Answer: Dry soil makes the grass more susceptible to damage, and certain types of grass are more prone to damage, so that and weather or soil type differences (including fertility and/or moisture holding capacity) may help account for the difference in lawn reactions.
You may want to run some basic soil tests and see if you can add any amendments that would ameliorate the soil. Your county extension should be able to help you with the tests and interpreting the results and you would probably want to do this to get a baseline reading anyway for use in determining your general lawn care program.
It is usually the salts in urine that cause the damage and kill the grass so the best remedy is to water the spot heavily to wash the salts out right away, and rinsing immediately is more effective than waiting until after the urine is dry.
I am not familiar with a soap and baking soda solution for use in this situation, but I suppose you could try a very weak solution (say a teaspoon per gallon) on an experimental basis and see what happens.
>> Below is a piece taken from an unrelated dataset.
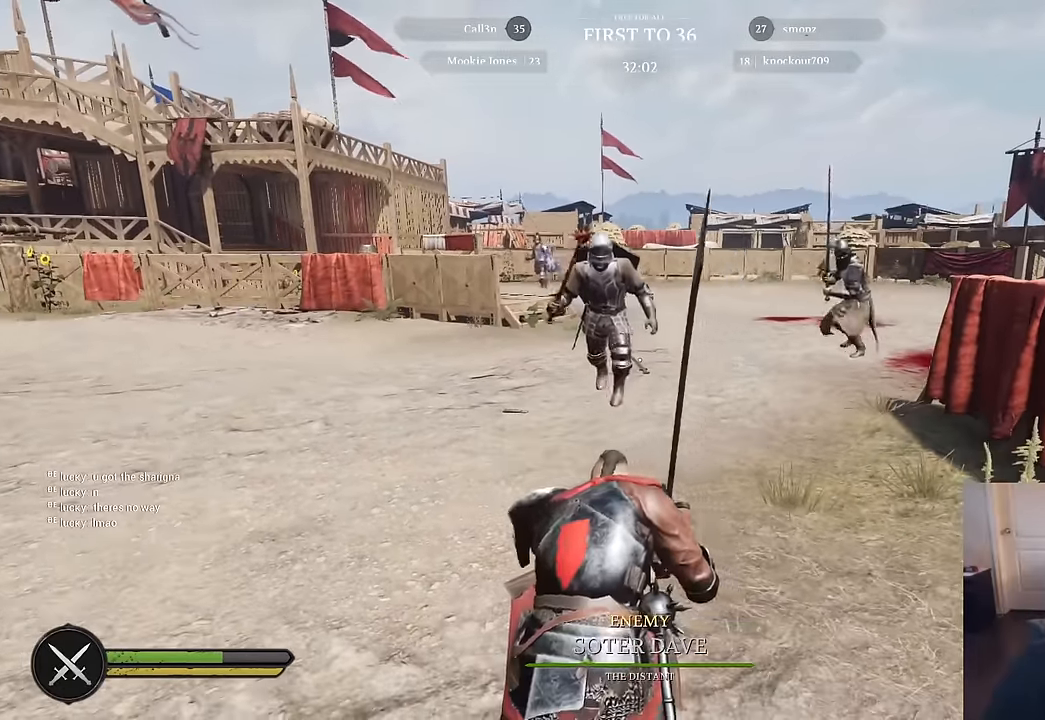
{"keys": ["s"], "mouse": [], "mouse_move": "still", "events": [[50, "a", "down"], [100, "s", "down"], [183, "a", "up"], [283, "ctrl", "up"]]}
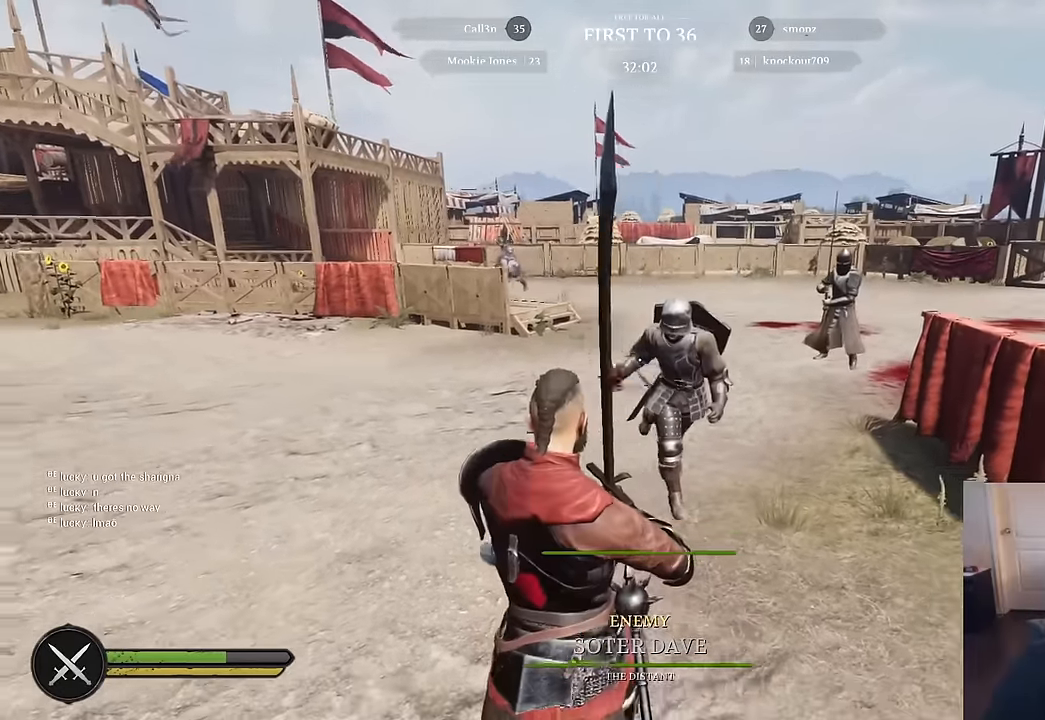
{"keys": ["a", "shift", "w"], "mouse": [], "mouse_move": "still", "events": [[116, "a", "down"], [116, "mouse_left", "down"], [166, "s", "up"], [200, "mouse_left", "up"], [350, "shift", "down"], [350, "w", "down"]]}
I suspect any beneficial effect it might have would be due to diluting the urine and rinsing it off.
One other thing to consider is that you might want your vet to test a urine sample and make sure there is nothing unusual going on with your dog's health or diet that would change the content of the urine.
Lastly, sometimes we can train pets to use only a certain area (hopefully an out of the way spot) to do their business and then you would only have a specific limited area to either treat -- or ignore -- as the case may be.